- **Pose landmark coordinates**:
[Start of Attachment]

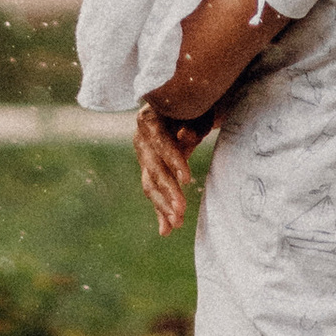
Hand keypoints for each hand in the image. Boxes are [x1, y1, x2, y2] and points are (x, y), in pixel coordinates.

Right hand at [135, 100, 199, 234]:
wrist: (182, 105)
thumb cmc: (192, 105)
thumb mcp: (195, 109)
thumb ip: (191, 123)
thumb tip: (185, 137)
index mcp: (149, 120)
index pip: (161, 143)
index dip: (173, 160)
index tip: (186, 178)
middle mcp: (141, 140)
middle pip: (153, 169)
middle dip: (168, 191)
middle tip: (181, 210)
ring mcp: (143, 157)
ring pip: (150, 185)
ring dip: (163, 206)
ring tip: (176, 224)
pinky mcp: (149, 170)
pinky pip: (154, 193)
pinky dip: (161, 211)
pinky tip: (166, 231)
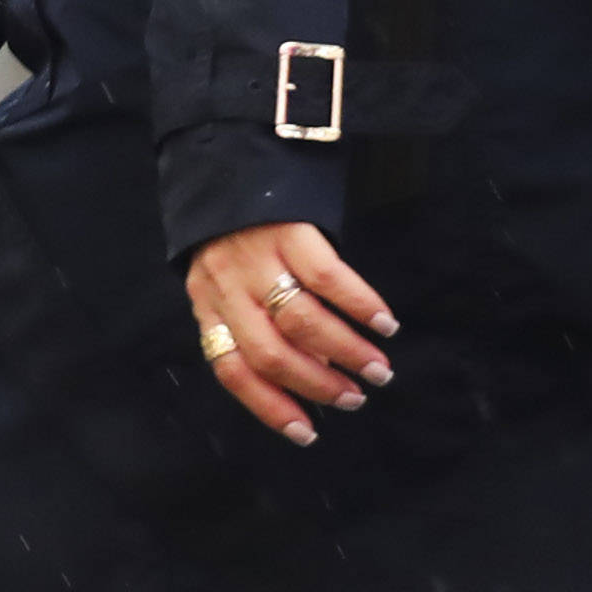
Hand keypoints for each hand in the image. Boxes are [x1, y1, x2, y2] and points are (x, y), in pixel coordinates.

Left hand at [183, 222, 395, 448]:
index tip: (308, 434)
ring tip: (376, 369)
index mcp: (208, 304)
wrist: (226, 157)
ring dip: (346, 352)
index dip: (270, 407)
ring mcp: (257, 257)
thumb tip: (314, 376)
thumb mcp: (224, 280)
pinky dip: (360, 305)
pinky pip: (329, 277)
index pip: (232, 369)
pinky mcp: (290, 230)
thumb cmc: (233, 233)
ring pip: (302, 321)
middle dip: (317, 384)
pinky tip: (383, 323)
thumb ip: (253, 322)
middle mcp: (227, 285)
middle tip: (355, 398)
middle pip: (271, 352)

[End of Attachment]

- **REQUIREMENT**:
Using the entries above, give again exactly the lines from the line holding "thumb mcp: (195, 109)" through the line holding "pinky tip: (166, 231)". Include both end lines and nothing else.

- **RESPONSE AREA**:
thumb mcp: (195, 109)
thumb ip: (191, 123)
thumb tip: (185, 137)
index mcp: (149, 120)
index pip: (161, 143)
index dip: (173, 160)
index tip: (186, 178)
middle mcp: (141, 140)
middle pip: (153, 169)
middle dip: (168, 191)
middle tip: (181, 210)
ring mcp: (143, 157)
ring pip: (150, 185)
ring dip: (163, 206)
ring tip: (176, 224)
pinky mcp: (149, 170)
pinky pip: (154, 193)
pinky dip: (161, 211)
pinky tip: (166, 231)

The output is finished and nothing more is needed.